GOAL OF THE EXERCISE. Exactly as written, set down every entry once more.

═════ SOURCE RECORDS

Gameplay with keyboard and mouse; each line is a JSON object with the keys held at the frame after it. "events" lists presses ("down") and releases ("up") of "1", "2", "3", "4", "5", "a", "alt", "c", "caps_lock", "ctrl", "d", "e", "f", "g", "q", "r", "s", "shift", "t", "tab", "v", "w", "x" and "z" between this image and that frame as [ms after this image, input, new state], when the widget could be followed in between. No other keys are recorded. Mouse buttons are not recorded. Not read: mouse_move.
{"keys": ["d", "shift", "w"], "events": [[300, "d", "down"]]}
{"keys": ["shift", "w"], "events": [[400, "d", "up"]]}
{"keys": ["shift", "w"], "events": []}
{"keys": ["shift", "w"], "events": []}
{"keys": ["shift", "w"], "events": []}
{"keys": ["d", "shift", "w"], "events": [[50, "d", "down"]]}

══════════

FINISHED TASK.
Gameplay with keyboard and mouse; each line is a JSON object with the keys held at the frame after it. "events" lists presses ("down") and releases ("up") of "1", "2", "3", "4", "5", "a", "alt", "c", "caps_lock", "ctrl", "d", "e", "f", "g", "q", "r", "s", "shift", "t", "tab", "v", "w", "x" and "z" between this image and that frame as [ms after this image, input, new state], when the widget could be followed in between. No other keys are recorded. Mouse buttons are not recorded. Not read: mouse_move.
{"keys": ["d", "shift", "w"], "events": [[300, "d", "down"]]}
{"keys": ["shift", "w"], "events": [[400, "d", "up"]]}
{"keys": ["shift", "w"], "events": []}
{"keys": ["shift", "w"], "events": []}
{"keys": ["shift", "w"], "events": []}
{"keys": ["d", "shift", "w"], "events": [[50, "d", "down"]]}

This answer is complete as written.